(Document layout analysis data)
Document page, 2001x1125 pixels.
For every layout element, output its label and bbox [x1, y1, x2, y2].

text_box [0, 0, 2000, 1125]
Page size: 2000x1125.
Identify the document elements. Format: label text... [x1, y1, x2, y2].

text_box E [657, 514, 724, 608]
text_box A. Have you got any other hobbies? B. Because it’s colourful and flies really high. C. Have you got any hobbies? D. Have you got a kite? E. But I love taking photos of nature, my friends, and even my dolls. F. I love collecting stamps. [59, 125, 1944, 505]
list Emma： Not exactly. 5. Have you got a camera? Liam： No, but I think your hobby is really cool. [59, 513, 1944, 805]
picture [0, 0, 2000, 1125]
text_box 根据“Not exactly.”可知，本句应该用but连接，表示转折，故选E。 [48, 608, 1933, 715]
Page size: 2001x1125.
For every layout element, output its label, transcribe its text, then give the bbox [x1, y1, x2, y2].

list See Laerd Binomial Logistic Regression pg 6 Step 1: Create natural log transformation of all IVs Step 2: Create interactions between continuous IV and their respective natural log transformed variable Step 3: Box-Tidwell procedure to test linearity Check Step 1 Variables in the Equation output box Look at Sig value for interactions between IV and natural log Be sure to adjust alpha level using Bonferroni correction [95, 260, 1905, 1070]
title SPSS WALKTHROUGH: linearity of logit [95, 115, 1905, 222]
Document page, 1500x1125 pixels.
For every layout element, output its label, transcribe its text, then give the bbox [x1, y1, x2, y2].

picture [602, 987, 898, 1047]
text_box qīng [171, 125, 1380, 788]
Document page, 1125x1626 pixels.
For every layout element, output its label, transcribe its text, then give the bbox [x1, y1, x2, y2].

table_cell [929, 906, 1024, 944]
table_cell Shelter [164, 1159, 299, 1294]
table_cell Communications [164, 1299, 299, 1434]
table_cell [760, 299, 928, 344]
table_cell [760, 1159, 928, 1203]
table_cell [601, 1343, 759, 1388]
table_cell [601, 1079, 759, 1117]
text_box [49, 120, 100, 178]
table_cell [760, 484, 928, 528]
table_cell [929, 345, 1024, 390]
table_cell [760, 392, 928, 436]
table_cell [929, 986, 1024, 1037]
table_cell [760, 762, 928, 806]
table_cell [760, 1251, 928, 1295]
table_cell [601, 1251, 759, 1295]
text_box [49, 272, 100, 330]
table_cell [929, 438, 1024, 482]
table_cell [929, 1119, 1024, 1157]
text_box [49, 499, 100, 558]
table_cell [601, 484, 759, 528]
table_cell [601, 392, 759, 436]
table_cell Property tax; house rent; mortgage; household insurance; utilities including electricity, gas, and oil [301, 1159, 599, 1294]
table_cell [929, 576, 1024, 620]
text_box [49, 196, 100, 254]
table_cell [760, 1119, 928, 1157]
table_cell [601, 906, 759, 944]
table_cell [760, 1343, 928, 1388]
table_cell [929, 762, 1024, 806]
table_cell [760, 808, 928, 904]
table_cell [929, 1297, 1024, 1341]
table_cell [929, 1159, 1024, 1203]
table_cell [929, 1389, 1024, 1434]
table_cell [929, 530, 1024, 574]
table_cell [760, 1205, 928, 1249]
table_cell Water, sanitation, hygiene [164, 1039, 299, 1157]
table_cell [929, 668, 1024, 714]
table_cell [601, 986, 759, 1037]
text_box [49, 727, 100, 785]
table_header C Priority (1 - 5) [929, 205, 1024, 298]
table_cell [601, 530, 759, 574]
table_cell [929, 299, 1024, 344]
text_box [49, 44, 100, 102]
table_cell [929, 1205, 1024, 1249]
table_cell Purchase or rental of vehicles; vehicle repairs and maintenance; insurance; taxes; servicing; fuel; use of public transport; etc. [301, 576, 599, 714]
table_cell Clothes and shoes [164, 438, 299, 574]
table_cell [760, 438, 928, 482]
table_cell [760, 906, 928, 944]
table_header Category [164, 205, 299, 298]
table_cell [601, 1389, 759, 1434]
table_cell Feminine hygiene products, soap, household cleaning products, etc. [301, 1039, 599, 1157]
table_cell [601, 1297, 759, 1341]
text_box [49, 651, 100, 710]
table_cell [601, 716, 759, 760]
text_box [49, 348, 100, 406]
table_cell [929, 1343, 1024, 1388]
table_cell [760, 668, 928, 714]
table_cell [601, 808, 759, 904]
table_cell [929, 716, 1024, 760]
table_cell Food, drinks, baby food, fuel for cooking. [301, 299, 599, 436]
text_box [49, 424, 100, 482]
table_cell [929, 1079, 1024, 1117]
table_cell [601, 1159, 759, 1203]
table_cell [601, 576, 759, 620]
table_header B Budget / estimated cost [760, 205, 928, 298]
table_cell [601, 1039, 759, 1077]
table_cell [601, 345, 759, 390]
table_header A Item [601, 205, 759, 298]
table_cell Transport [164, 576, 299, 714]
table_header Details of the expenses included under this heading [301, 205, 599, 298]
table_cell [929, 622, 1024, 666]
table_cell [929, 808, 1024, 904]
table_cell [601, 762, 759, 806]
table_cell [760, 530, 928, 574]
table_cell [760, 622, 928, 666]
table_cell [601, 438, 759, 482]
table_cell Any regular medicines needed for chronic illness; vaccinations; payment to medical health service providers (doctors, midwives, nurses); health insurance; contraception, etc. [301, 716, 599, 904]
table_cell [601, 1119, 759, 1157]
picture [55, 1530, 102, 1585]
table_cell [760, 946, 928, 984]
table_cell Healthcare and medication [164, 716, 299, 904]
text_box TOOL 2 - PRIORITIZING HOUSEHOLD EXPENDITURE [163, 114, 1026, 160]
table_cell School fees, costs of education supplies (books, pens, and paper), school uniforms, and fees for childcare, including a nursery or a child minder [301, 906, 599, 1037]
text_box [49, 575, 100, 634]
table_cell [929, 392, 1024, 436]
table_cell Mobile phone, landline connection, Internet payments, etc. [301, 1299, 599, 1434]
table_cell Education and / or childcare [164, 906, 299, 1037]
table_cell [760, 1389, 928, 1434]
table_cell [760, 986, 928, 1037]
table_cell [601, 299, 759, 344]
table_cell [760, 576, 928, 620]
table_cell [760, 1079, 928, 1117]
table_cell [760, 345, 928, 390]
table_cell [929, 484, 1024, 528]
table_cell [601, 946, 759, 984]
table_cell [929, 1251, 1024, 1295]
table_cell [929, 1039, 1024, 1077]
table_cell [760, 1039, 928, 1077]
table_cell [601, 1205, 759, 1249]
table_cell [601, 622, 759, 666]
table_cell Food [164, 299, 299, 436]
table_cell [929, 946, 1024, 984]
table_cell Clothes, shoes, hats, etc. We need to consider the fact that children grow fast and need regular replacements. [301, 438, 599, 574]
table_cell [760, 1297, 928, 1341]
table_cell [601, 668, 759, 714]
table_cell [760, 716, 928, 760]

[DIRECTIONS]
Starting at the line above that contains "Document page, 1500x1125 pixels.", repeat each line exactly up to and including the line that contains "Document page, 1125x1626 pixels.", and stop there.

[SOLUTION]
Document page, 1500x1125 pixels.
For every layout element, output its label, transcribe its text, then give the bbox [x1, y1, x2, y2].

picture [602, 987, 898, 1047]
text_box qīng [171, 125, 1380, 788]
Document page, 1125x1626 pixels.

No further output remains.